Activity – Which of the lines in the records below hold the string "dashed"? Copy every one of them.

Record extracts –
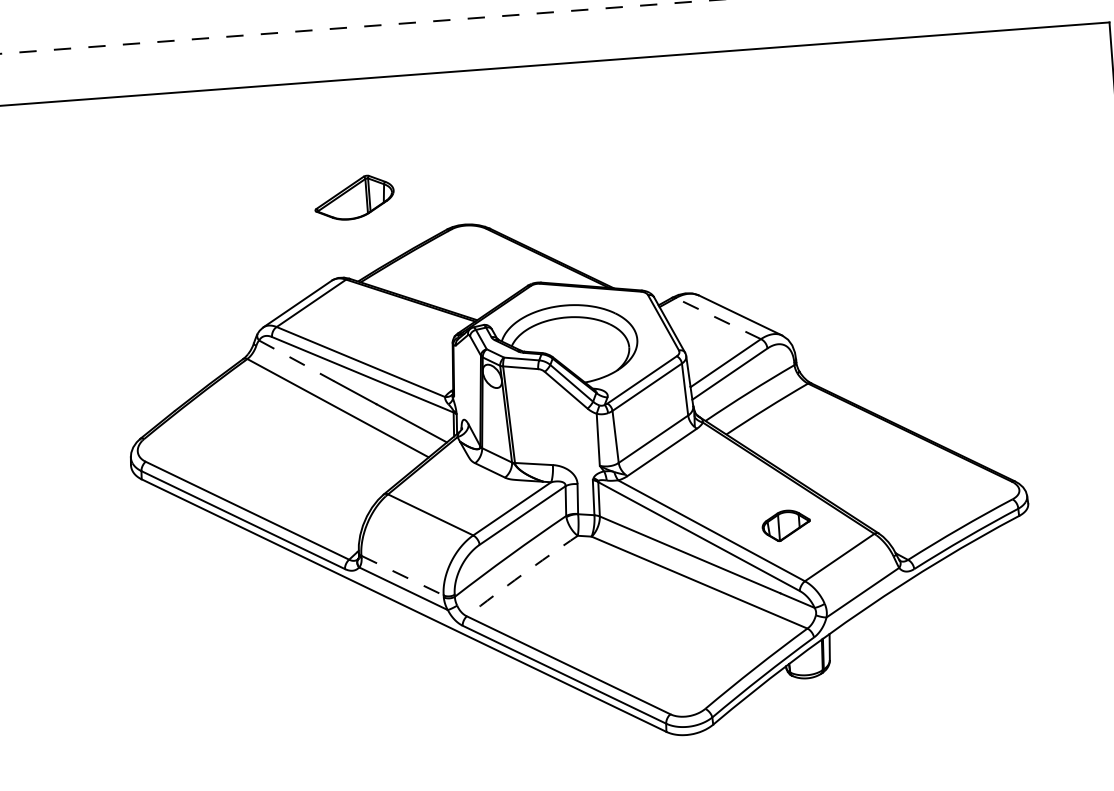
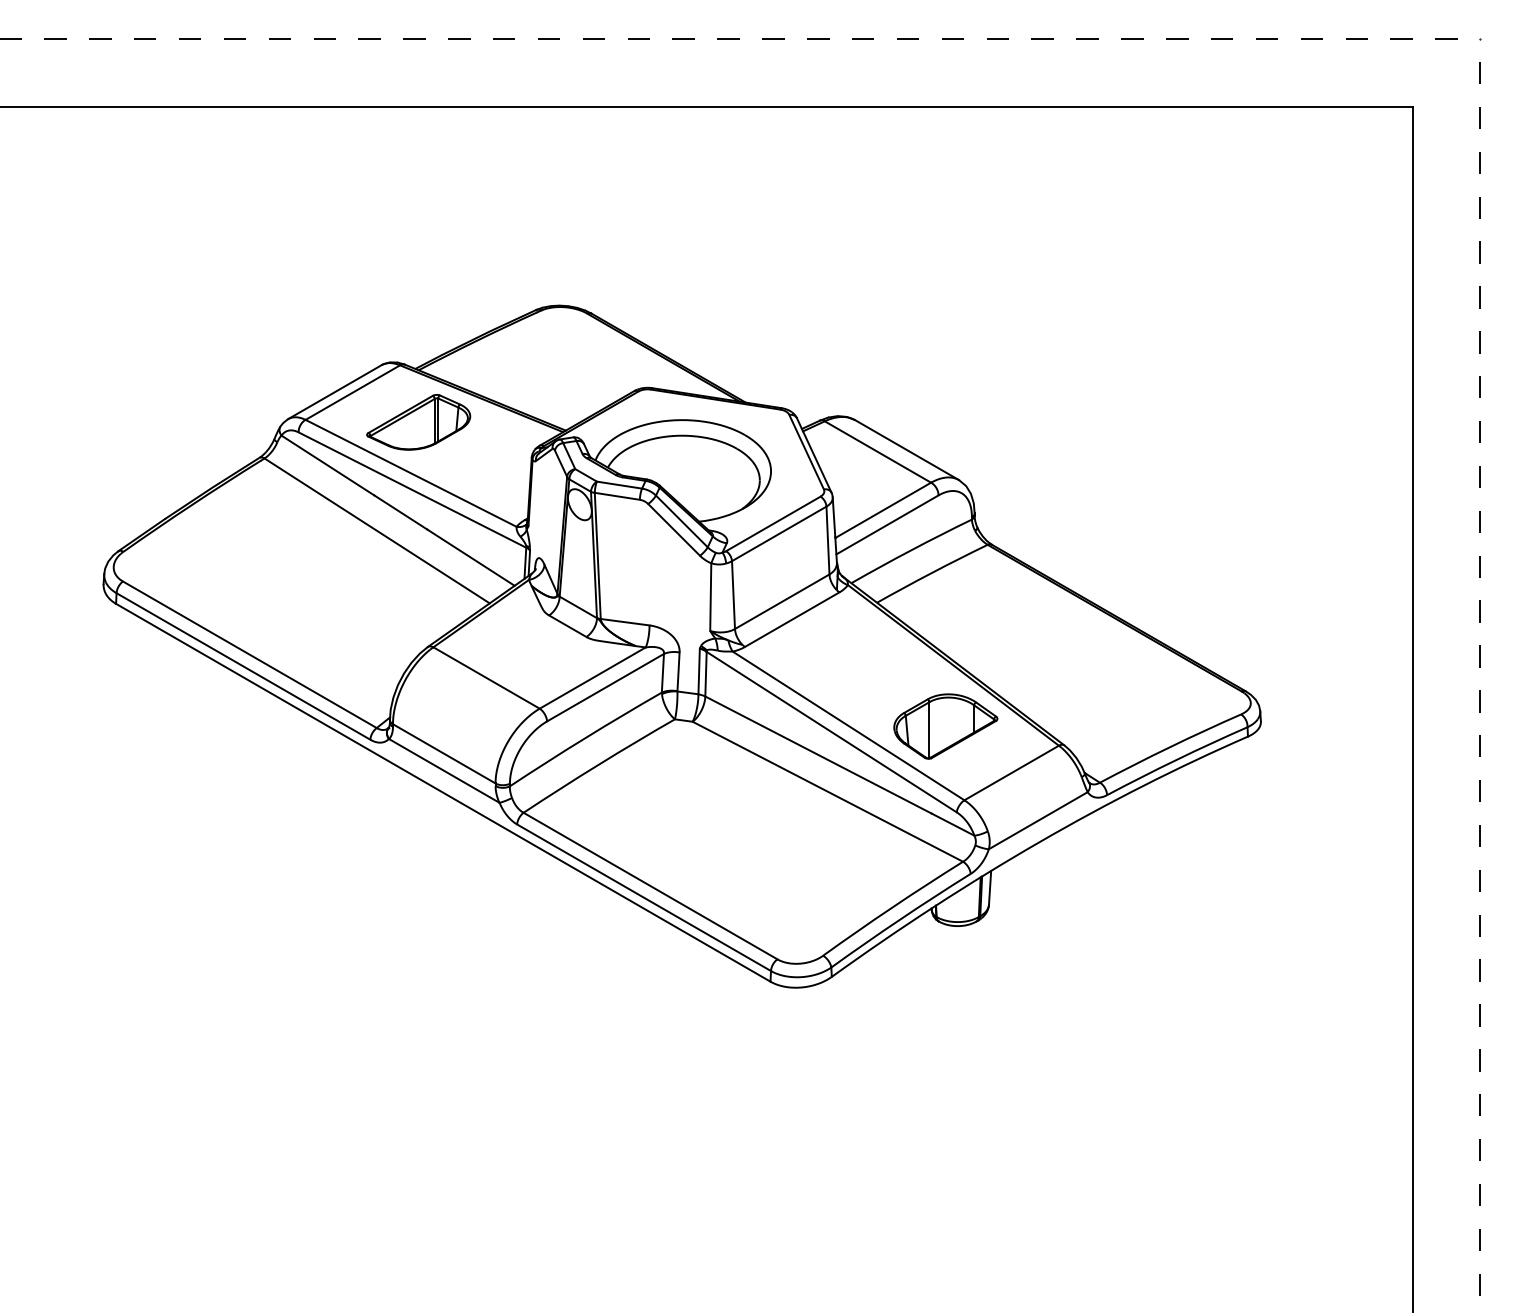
part: (354, 198) -> (418, 422), moved
line: (717, 318) -> (877, 451), dashed -> solid
line: (296, 360) -> (328, 465), dashed -> solid
part: (786, 525) -> (945, 726), size x1.67
arc: (521, 574) -> (598, 764), dashed -> solid
line: (402, 576) -> (444, 754), dashed -> solid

Answer space –
line: (717, 318) -> (877, 451), dashed -> solid
line: (296, 360) -> (328, 465), dashed -> solid
arc: (521, 574) -> (598, 764), dashed -> solid
line: (402, 576) -> (444, 754), dashed -> solid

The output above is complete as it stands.